“They were not great innovators,” says Harry Berzack, who owns about 500 sewing machines of various makes and models.
But one thing everyone agrees on was Singer’s unprecedented ability to get its machines into the hands of customers. That may be why collectors of antique and vintage sewing machines have so much fun collecting Singers—there are a lot of models to choose from.
Another Singer machine that’s popular with collectors (as well as seamstresses and tailors, for that matter) is the Featherweight, which was introduced in 1933 at the Chicago World’s Fair.
Vintage Singer Sewing Machine Model 301 Black 301a Carry Case Slant Needle 1950s Vintage White Singer Sewing Machine 221k-13608 Featherweight Electric Portable Rare Vtg Sky Blue- Singer Model 20 - Sewhandy - Toy Hand Crank Sewing Machine Vintage Old Singer 221-1 Featherweight Sewing Machine With Case And Attachments Vintage Featherweight Singer Sewing Machine ,model 221k ,with Case Vintage Singer Featherweight 221k Sewing Machine W/ Many Accessories And Case Singer Featherweight Sewing Machine Singer Featherweight 221 Sewing Machine With Case Vintage 1946 Singer Featherweight Sewing Machine Model 221 W/ Carrying Case Vintage 1956 Singer 222k Featherweight Sewing Machine In Case Works!
We do not buy, sell, or deal in most later treadle sewing machines.
We never buy sell or deal in electric sewing machines by any maker that are in pieces of furniture.
Sewing baskets held other necessary items such as scissors and thimbles.
When it comes to Singer, even avid sewing-machine collectors tend not to mince their words.
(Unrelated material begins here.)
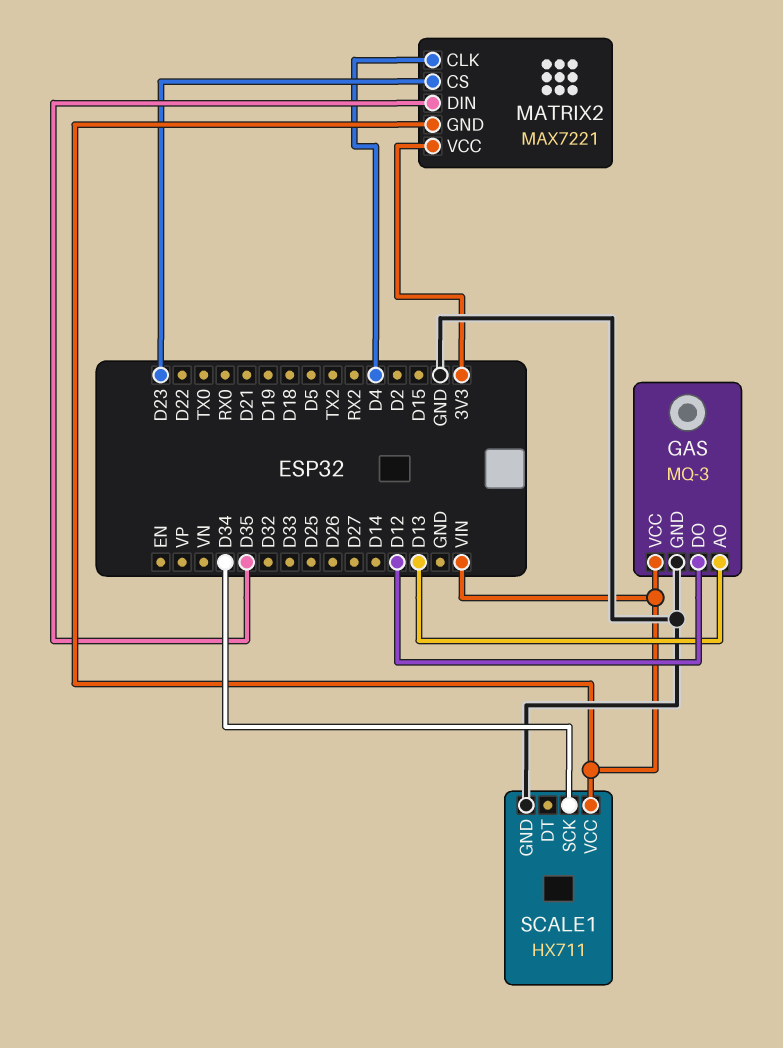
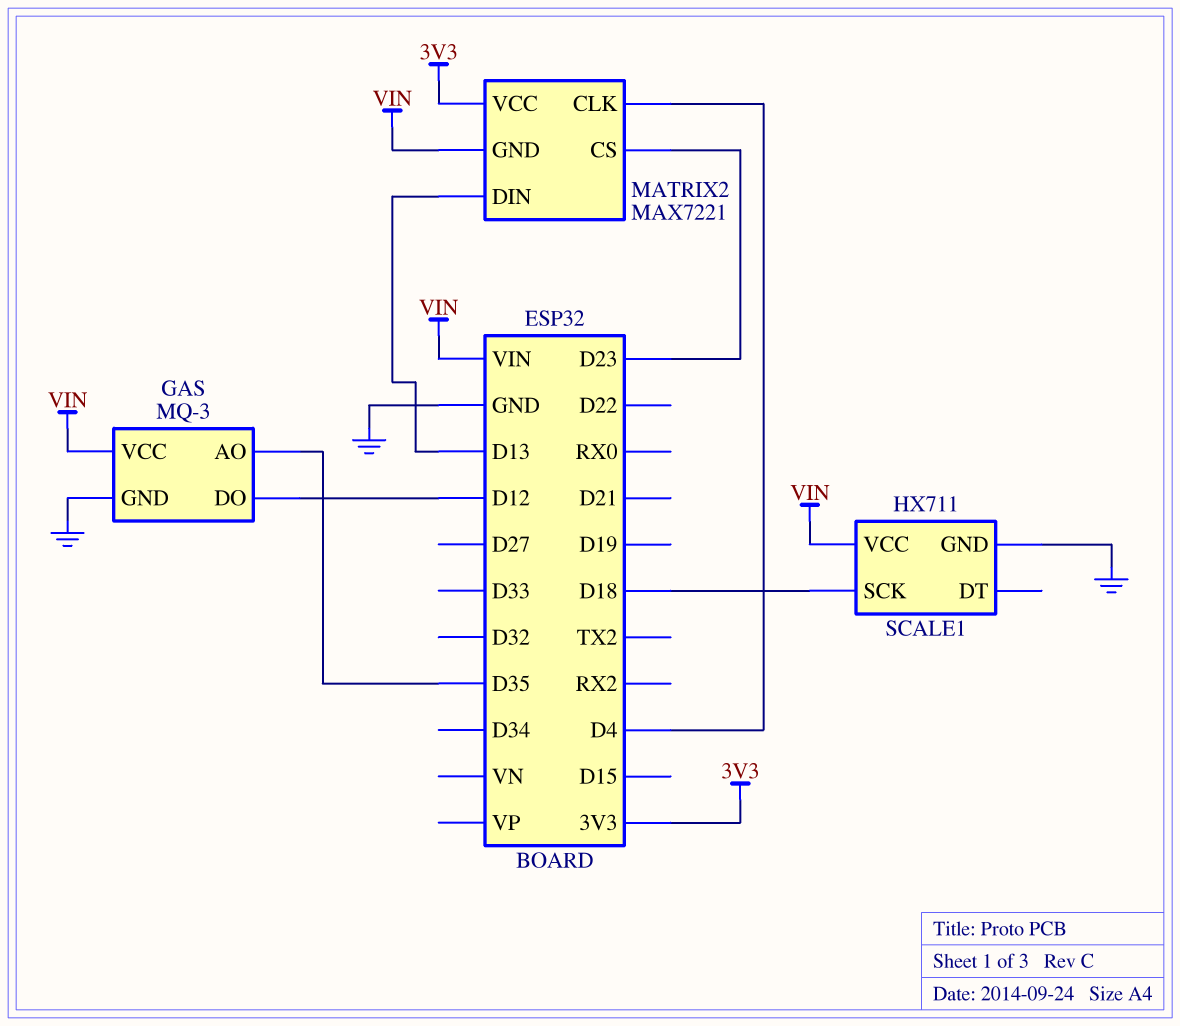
GAS pin AO: D13 -> D35
MATRIX2 pin DIN: D35 -> D13
SCALE1 pin SCK: D34 -> D18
The story of Isaac Merritt Singer will blow your mind, his wives and lovers his castles and palaces all built on the back of one of the greatest inventions of the 19th century.Vintage 1951 Working Black Singer 301 Sewing Machine W/ Foot Pedal & Case Singer 221-1 Featherweight Sewing Machine With Extras Singer 301a Sewing Machine In Original Case With Accessories Vintage 1956 Singer 222k Featherweight Sewing Machine In Case Works!These tables are taken from Singer publications; they show the dates for a particular range of serial numbers for the given plants.One of the earliest was the Turtleback from 1856, which was only in production for a few years but paved the way for Singer’s New Family machine, which was introduced in the 1860s before being renamed the Singer Model 12.The machine came in hand-crank and treadle versions, and featured decorative gold details on its jet-black body. This machine is considered a breakthrough because of its oscillating shuttle, but the next year an even more significant development occurred—Singer put an Edison electric motor in one of its machines, a foreshadowing of things to come.
In other words, and bottom line, common / later sewing machines are worth whatever you can sell them for. That might be $1000.00 or more, but more likely $50.00 or less.